The AG’s office in August launched an investigation into clergy abuse at the state’s seven Catholic dioceses. It was prompted by the Pennsylvania grand jury investigation that found 300 priests had molested 1,000 children over decades in that state.
By mid-February, the Michigan AG had received 270 tips. A Target 8 investigation last month into abuse by Catholic priests in the Grand Rapids Diocese led to about three dozen new tips, the AG’s office said.
Since Nessel held a Feb. 21 news conference about the statewide investigation, her office has received about 50 more tips, bringing the total number to 360, Rossman-McKinney said. The AG has said there could be as many as 1,000 victims and survivors in Michigan.
“It’s very clear to us there will be criminal charges (against priests),” Rossman-McKinney said, though she didn’t know when that would happen.
Rossman-McKinney also said following Target 8’s investigation, the Grand Rapids Diocese has become “more cooperative” with the AG’s office.
“We got several communications from the Diocese with information on clergy — victims who had reported it to the church and the church hadn’t shared it with us yet,” she explained.
On Thursday, spokeswoman Annalise Laumeyer said the Grand Rapids Diocese has cooperated from the start of the investigation, sharing every allegation of abuse of a minor or vulnerable adult reported to the Diocese with the assistant attorney general.

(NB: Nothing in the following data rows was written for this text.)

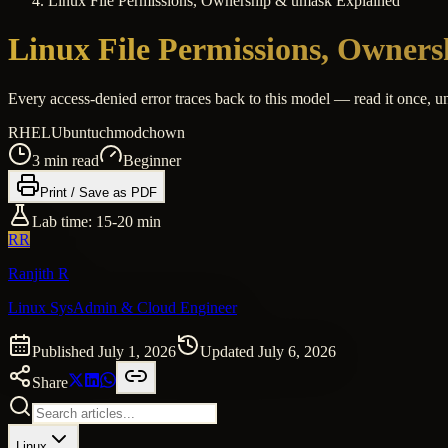
Linux File Permissions, Ownership & umask Explained
Linux File Permissions, Owner
Every access-denied error traces back to this model — read it once, u
RHEL
Ubuntu
chmod
chown
3
min read
Beginner
Print / Save as PDF
Lab time:
15-20 min
RR
Ranjith R
Linux SysAdmin & Cloud Engineer
Published
July 1, 2026
Updated
July 6, 2026
Share
Linux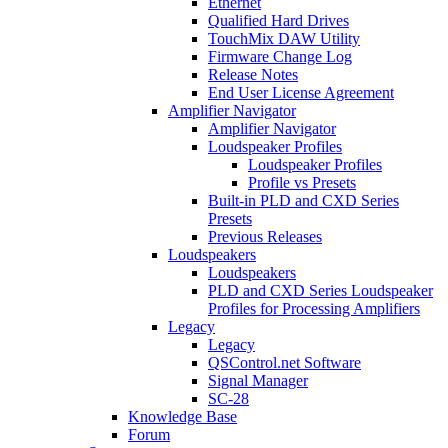
Ethernet
Qualified Hard Drives
TouchMix DAW Utility
Firmware Change Log
Release Notes
End User License Agreement
Amplifier Navigator
Amplifier Navigator
Loudspeaker Profiles
Loudspeaker Profiles
Profile vs Presets
Built-in PLD and CXD Series
Presets
Previous Releases
Loudspeakers
Loudspeakers
PLD and CXD Series Loudspeaker
Profiles for Processing Amplifiers
Legacy
Legacy
QSControl.net Software
Signal Manager
SC-28
Knowledge Base
Forum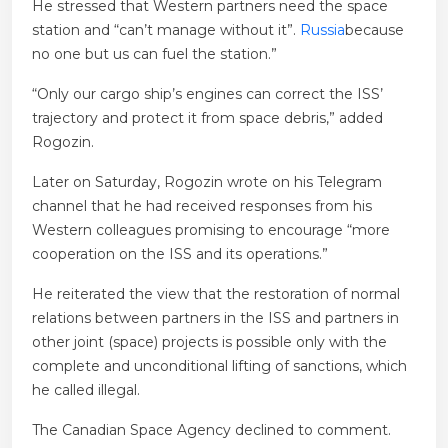
He stressed that Western partners need the space
station and “can’t manage without it”.
Russia
because
no one but us can fuel the station.”
“Only our cargo ship’s engines can correct the ISS’
trajectory and protect it from space debris,” added
Rogozin.
Later on Saturday, Rogozin wrote on his Telegram
channel that he had received responses from his
Western colleagues promising to encourage “more
cooperation on the ISS and its operations.”
He reiterated the view that the restoration of normal
relations between partners in the ISS and partners in
other joint (space) projects is possible only with the
complete and unconditional lifting of sanctions, which
he called illegal.
The Canadian Space Agency declined to comment.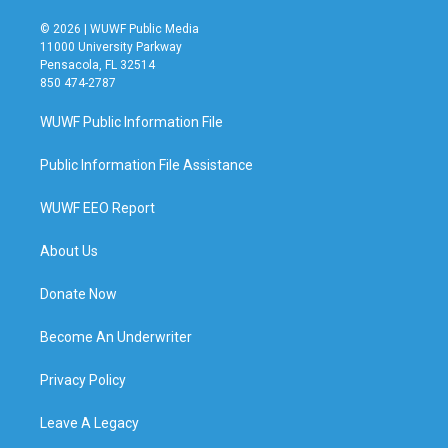
© 2026 | WUWF Public Media
11000 University Parkway
Pensacola, FL 32514
850 474-2787
WUWF Public Information File
Public Information File Assistance
WUWF EEO Report
About Us
Donate Now
Become An Underwriter
Privacy Policy
Leave A Legacy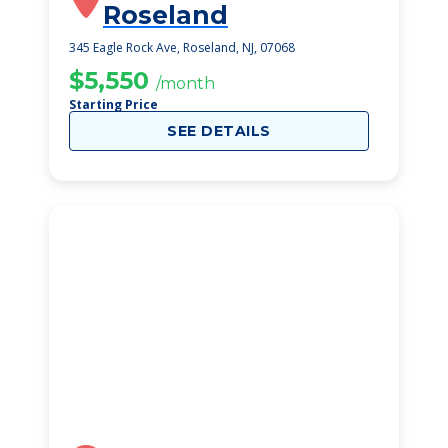
Roseland
345 Eagle Rock Ave, Roseland, NJ, 07068
$5,550
/month
Starting Price
SEE DETAILS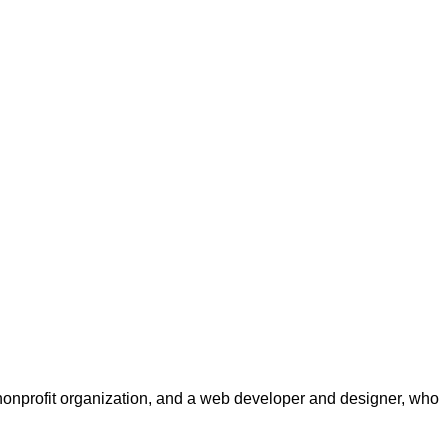
a nonprofit organization, and a web developer and designer, who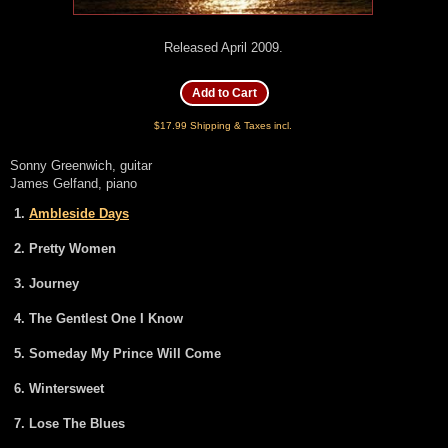
Released April 2009.
$17.99 Shipping & Taxes incl.
Sonny Greenwich, guitar
James Gelfand, piano
Ambleside Days
Pretty Women
Journey
The Gentlest One I Know
Someday My Prince Will Come
Wintersweet
Lose The Blues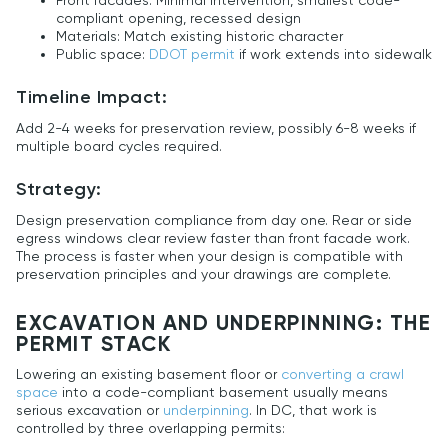
Front facades: Minimal intervention, smallest code-
compliant opening, recessed design
Materials: Match existing historic character
Public space:
DDOT permit
if work extends into sidewalk
Timeline Impact:
Add 2-4 weeks for preservation review, possibly 6-8 weeks if
multiple board cycles required.
Strategy:
Design preservation compliance from day one. Rear or side
egress windows clear review faster than front facade work.
The process is faster when your design is compatible with
preservation principles and your drawings are complete.
EXCAVATION AND UNDERPINNING: THE
PERMIT STACK
Lowering an existing basement floor or
converting a crawl
space
into a code-compliant basement usually means
serious excavation or
underpinning
. In DC, that work is
controlled by three overlapping permits: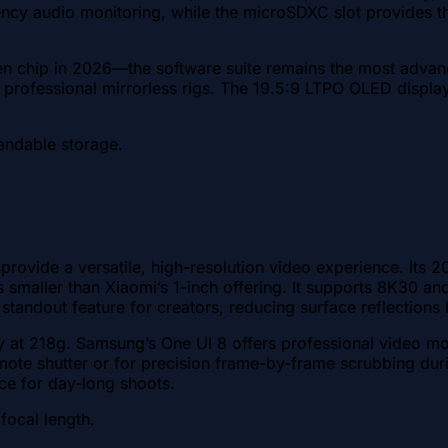
ency audio monitoring, while the microSDXC slot provides t
n chip in 2026—the software suite remains the most advan
or professional mirrorless rigs. The 19.5:9 LTPO OLED display
andable storage.
 provide a versatile, high-resolution video experience. Its
t is smaller than Xiaomi’s 1-inch offering. It supports 8K3
tandout feature for creators, reducing surface reflections b
ty at 218g. Samsung’s One UI 8 offers professional video mod
ote shutter or for precision frame-by-frame scrubbing dur
ce for day-long shoots.
focal length.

Laumeyer also said the Diocese volunteered to turn over files to the attorney general’s office before it executed a search warrant in October. The AG’s office, working with Michigan State Police seized hundreds of thousands of pages of records from all seven Michigan diocesan offices during that search.
Nessel told Target 8 that her office will pursue criminal charges for any sexual abuse against children since 1995, as far back as it can go under the statute of limitations. It will also pursue any diocesan officials who shuffled pedophile priests between churches, dioceses and states, she said.
Rossman-McKinney said the AG hasn’t kept track of how much the priest investigation has cost so far “because we’ve been doing this all internally.”